2007年02月10日 | 交通事故民事
 過失相殺で「民事交通訴訟における過失相殺率の認定基準」という本が、交通事故の損害賠償請求をする際にはよく使われていることは、前々回紹介しました。

前回は少々脱線して、これは本ではなくて、雑誌扱いであることを説明しました。

今回は、この本の特徴や使い方です。
この本は、事故態様ごとに図が入っていますので、その図のパターンにあいそうなものをあてはめていけばよいのです。
法律の本としては、わかりやすい方だと思います。
というのは、法律の本は、だいたい図が入っていませんから。
赤い本なぞ、すべて文字だけです。
というより、法律の本はすべてといってもいいくらい字ばかりです。

ただ、図がある、わかりやすいといっても、それですべてがわかったような気になってしまってはいけません。
まず、パターンがいろいろ書いてあります。
どのパターンにあてはまりそうなのか、それだけでもいろいろなところを見なければなりません。

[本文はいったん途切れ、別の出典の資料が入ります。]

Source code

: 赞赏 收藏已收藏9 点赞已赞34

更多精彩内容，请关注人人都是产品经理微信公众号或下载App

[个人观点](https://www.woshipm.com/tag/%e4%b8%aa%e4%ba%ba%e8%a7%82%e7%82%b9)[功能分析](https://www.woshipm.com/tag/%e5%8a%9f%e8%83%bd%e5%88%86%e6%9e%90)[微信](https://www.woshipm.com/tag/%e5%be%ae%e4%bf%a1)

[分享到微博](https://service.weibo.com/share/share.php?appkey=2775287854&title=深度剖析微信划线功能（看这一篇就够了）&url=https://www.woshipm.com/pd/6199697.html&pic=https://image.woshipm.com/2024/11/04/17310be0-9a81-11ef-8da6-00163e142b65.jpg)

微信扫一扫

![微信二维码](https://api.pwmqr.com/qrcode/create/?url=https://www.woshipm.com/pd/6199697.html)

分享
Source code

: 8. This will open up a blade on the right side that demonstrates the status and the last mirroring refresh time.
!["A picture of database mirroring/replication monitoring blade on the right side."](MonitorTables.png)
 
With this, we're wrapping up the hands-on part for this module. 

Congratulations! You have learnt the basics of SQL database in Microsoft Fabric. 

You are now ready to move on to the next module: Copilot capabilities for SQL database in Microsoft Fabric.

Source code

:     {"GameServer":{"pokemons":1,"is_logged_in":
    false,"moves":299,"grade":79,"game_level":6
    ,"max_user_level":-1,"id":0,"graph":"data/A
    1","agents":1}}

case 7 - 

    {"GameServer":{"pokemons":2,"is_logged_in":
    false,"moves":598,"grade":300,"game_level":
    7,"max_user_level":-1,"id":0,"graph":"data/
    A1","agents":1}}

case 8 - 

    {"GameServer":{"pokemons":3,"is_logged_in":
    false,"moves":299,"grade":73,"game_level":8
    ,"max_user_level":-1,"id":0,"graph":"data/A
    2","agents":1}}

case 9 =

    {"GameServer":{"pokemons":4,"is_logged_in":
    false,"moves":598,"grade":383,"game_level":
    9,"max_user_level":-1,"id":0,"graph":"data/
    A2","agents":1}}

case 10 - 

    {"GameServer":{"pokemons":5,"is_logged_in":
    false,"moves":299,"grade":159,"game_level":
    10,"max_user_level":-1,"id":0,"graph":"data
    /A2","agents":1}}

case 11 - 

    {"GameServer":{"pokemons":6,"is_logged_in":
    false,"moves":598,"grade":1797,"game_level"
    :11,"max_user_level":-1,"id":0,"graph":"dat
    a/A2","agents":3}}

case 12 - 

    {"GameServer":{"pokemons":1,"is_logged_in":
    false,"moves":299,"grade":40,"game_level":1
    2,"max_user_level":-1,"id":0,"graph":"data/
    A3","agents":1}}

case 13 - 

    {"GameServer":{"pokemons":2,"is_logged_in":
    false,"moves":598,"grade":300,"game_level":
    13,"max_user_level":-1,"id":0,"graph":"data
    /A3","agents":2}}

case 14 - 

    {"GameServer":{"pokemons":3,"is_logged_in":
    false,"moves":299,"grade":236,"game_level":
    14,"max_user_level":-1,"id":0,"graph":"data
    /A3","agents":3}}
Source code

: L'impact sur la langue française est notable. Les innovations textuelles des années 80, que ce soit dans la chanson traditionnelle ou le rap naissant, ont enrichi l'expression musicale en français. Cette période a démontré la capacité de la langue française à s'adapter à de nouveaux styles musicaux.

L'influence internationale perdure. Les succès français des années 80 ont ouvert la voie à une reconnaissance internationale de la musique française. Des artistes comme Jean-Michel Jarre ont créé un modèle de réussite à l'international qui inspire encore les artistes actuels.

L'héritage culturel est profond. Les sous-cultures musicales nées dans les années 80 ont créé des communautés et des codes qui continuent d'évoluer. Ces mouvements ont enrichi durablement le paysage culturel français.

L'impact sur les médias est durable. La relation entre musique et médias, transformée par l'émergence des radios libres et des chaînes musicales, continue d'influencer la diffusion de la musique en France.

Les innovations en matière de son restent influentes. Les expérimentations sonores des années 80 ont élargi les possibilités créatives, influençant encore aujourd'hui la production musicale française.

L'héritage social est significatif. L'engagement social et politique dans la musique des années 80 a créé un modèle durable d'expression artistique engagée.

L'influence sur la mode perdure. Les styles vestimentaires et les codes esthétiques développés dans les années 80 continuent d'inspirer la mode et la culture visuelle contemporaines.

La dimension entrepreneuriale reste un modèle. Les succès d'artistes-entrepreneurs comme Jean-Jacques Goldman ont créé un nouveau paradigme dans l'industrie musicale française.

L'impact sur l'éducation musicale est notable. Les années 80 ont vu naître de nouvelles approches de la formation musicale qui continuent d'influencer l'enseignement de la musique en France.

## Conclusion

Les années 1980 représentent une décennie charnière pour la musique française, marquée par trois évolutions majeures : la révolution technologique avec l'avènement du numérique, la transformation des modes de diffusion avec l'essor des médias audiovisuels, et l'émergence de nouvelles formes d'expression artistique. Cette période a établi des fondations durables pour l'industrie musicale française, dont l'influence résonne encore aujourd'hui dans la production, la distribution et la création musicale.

また、事故態様ごとに「基本」の過失相殺と「修正要素」がかかれており、どの「基本」をあてはめたらよいのか、どの「修正要素」をどう考慮したらよいのかは、本をよく読まないと駄目です。

また、この基準本の基準自体が少しずつ変わっていっています。
これまでに4回、改訂されています。
その都度見直されるものもありますし、そのままのものもあります。

ですから、この基準本の基準を絶対視してはいけません。
法律家としては、あくまでも基準として、常に道路交通法という基本に立ち返って、さらに他の裁判例も検討することが必要と心がけています。

 実際の事例では、どのような交通事故態様だったか自体が争われる場合もあります。事実自体がゆれる可能性もありますから、そのような場合はもっと難しくなってきます。